I held up my left wrist, which had its usual assortment of things around it. “It’s funny. I didn’t really intend to make a fashion statement but somehow I’ve accumulated a bunch of things. Most of them are gifts from people I’ve met along my travels.”
“Oh, that’s cool.”
I told her about the beaded one from the Native American woman in Colorado–wasn’t that Colorado? we might have been in another state by then–and the one Ziggy made and a couple of the others. (I can’t remember if I told you about the leather one with the flat studs on it yet. Um, maybe not. Anyway.)
She had stars in her eyes, I’m not kidding. “That is so cool.” Hers were mostly colored versions of the black rubber gaskets that were popular when I was her age and beaded “friendship” bracelets. She showed me one with the letters WWJD on it.
“It’s so corny, I know, but it stands for What Would Jesus Do? My Bible camp boyfriend’s name was John, though, and he gave it to me, and so to me it’s also What Would John Do.” She kind of winked and then rolled her eyes. “Or, you know, not do. Bible camp and all.”
“Yeah, of course,” I said, as if I knew. Well, maybe I did know. I know all about what it’s like to have sex that your society disapproves of. “I take it that’s a thing? WWJD, I mean.”
“Oh yeah, it’s totally a thing.” Apparently Christian youth around the country had adopted Jesus as a fashion accessory. I suppose that’s no more or less surprising than the existence of Christian rock.
I went back for one last check of the room where Claire was sitting on the corner of the bed, looking very yellow. The girl said goodbye and then went to finish cleaning the room next door.
Claire looked around somewhat surreptitiously. “Is she gone?”
“She’s busy,” I said, glancing into the hallway.
“Would it be terrible of me to borrow the trash can from the bathroom?” she asked. “I feel that may be the best way to ensure you aren’t charged a cleaning fee when you return your rental car.”

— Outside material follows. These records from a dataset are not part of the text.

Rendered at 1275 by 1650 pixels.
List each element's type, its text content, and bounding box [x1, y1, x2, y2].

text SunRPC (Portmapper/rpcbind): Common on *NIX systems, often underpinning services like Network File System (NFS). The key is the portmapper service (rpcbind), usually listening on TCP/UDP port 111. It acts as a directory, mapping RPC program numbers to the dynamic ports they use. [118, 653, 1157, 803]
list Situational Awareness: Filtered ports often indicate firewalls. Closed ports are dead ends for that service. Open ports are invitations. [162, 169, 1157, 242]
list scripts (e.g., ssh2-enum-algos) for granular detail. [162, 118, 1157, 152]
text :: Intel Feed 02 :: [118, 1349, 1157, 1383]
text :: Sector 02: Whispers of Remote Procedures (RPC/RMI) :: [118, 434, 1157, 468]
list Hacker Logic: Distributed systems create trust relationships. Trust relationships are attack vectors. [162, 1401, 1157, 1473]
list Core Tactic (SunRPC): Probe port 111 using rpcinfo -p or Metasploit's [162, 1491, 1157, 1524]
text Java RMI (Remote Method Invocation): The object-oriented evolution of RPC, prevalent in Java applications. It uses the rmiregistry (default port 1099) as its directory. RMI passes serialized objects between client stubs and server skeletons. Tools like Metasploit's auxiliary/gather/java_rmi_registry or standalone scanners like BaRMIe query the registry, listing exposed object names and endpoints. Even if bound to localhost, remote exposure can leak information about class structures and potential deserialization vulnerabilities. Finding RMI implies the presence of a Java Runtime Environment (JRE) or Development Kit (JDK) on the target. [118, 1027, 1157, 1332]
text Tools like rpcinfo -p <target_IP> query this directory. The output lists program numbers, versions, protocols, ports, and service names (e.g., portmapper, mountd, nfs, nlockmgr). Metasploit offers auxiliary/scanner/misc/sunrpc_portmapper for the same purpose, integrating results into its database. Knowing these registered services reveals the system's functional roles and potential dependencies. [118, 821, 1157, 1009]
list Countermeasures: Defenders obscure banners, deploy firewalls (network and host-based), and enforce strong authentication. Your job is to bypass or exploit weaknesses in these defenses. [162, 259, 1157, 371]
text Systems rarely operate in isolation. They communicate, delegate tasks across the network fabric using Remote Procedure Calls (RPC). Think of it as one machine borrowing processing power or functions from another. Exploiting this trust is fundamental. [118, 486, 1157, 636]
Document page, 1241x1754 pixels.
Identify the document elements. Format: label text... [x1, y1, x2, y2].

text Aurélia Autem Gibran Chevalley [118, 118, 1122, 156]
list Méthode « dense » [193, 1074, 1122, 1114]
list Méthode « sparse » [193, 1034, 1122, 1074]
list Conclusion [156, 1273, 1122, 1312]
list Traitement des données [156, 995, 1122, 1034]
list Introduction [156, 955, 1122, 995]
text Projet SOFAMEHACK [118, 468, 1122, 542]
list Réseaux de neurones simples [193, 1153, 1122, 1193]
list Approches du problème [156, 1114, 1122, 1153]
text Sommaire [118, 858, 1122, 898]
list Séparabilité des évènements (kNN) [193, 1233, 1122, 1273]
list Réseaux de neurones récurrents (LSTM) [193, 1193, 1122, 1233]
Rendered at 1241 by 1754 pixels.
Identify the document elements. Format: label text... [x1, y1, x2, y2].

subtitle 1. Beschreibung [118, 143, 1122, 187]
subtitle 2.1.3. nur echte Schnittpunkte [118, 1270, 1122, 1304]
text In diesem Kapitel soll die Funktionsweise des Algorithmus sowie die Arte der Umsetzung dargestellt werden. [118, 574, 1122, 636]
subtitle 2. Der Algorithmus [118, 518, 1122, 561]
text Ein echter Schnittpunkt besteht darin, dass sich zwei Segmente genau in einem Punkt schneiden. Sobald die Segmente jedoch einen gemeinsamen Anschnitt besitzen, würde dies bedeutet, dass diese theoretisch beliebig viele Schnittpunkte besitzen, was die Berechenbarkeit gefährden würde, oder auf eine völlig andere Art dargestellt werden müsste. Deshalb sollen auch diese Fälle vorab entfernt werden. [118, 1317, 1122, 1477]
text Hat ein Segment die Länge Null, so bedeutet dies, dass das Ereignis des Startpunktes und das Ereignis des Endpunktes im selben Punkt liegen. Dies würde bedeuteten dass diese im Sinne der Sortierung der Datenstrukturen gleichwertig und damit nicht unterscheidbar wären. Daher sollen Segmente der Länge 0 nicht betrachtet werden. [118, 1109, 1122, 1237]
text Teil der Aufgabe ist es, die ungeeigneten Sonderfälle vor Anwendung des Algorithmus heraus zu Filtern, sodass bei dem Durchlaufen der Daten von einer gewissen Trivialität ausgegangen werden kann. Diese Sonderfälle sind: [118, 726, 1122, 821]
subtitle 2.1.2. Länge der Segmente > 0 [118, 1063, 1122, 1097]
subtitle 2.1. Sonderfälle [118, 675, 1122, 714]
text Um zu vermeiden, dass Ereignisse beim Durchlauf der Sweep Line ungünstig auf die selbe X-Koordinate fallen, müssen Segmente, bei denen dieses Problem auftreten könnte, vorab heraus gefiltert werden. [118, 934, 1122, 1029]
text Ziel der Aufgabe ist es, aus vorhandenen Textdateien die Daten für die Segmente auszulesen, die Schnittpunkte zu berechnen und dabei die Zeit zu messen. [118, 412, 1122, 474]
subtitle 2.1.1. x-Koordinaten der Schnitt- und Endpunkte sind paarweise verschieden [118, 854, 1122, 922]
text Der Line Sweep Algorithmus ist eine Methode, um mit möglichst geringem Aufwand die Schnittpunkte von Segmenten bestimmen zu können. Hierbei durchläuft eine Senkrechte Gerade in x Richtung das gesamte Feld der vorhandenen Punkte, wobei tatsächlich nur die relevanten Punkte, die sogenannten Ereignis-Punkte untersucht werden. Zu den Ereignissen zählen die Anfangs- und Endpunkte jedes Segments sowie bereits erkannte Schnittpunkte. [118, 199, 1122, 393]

Aha. “If you really feel terrible about it, let’s leave a twenty as a tip.”
“I’ve got one,” I said, digging into my pocket. “You go on ahead.”
She got up and exited. I put a twenty dollar bill on the nightstand along with an elastic string of beads with a tiny sticker of Jesus on one of them that I’d picked up somewhere in South America.
Claire was silent for the entire car ride, the small wastebasket perched on her knees, her eyes closed, doing her deep breathing.
That left me free to obsess over Ziggy for a good hour. WWZD? What would Ziggy do if he were in my position? I decided that trying to answer that question would help me understand what was going on.
Of course, figuring out what Ziggy would do was a long and complex exercise which took input from a lot of people, which was time consuming to collect because the one thing the bungalow didn’t have, besides on-site laundry, was a working phone.